• _THE RECORDS_:
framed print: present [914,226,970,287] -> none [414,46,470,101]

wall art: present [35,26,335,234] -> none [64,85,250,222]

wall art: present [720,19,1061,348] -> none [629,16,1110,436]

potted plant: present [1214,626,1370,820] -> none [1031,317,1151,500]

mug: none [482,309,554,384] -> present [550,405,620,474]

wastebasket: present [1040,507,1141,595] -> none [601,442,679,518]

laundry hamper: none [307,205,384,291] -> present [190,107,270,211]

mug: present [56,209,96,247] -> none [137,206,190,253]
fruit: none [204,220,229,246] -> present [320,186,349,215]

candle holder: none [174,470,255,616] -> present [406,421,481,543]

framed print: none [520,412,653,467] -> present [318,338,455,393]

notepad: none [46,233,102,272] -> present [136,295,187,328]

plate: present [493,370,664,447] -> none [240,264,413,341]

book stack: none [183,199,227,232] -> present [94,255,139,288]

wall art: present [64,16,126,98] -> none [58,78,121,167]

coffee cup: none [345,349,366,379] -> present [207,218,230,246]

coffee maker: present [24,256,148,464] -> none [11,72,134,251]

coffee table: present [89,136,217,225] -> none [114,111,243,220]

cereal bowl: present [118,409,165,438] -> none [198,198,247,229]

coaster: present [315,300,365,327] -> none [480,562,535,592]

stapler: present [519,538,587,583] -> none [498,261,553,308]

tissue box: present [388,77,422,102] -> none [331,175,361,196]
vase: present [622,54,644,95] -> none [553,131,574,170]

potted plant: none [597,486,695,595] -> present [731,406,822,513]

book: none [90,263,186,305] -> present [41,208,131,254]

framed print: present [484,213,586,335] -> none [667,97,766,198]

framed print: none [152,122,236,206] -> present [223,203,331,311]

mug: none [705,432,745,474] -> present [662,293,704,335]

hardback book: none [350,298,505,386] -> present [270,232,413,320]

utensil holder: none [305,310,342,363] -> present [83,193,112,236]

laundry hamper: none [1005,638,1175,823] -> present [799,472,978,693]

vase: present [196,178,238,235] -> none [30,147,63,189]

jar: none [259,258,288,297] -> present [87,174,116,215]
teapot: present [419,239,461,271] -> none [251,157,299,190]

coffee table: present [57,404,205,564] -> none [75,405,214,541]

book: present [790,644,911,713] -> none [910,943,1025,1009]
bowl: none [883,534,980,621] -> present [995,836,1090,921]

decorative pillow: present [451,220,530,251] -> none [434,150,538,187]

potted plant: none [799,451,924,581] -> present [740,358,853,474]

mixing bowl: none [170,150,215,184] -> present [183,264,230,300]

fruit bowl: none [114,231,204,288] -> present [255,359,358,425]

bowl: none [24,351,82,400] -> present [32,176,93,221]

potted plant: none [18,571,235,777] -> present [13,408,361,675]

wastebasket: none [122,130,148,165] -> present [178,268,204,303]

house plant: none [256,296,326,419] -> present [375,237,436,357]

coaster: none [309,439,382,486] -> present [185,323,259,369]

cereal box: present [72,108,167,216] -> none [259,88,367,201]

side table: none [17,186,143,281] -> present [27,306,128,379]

• _WHAT YOU HAVE TO DO_:
The answer should consist only of the lines from the one with "bowl: none [24,351,82,400]" to the final line of the records above, retyped word for word.

• _ANSWER TO THIS TASK_:
bowl: none [24,351,82,400] -> present [32,176,93,221]

potted plant: none [18,571,235,777] -> present [13,408,361,675]

wastebasket: none [122,130,148,165] -> present [178,268,204,303]

house plant: none [256,296,326,419] -> present [375,237,436,357]

coaster: none [309,439,382,486] -> present [185,323,259,369]

cereal box: present [72,108,167,216] -> none [259,88,367,201]

side table: none [17,186,143,281] -> present [27,306,128,379]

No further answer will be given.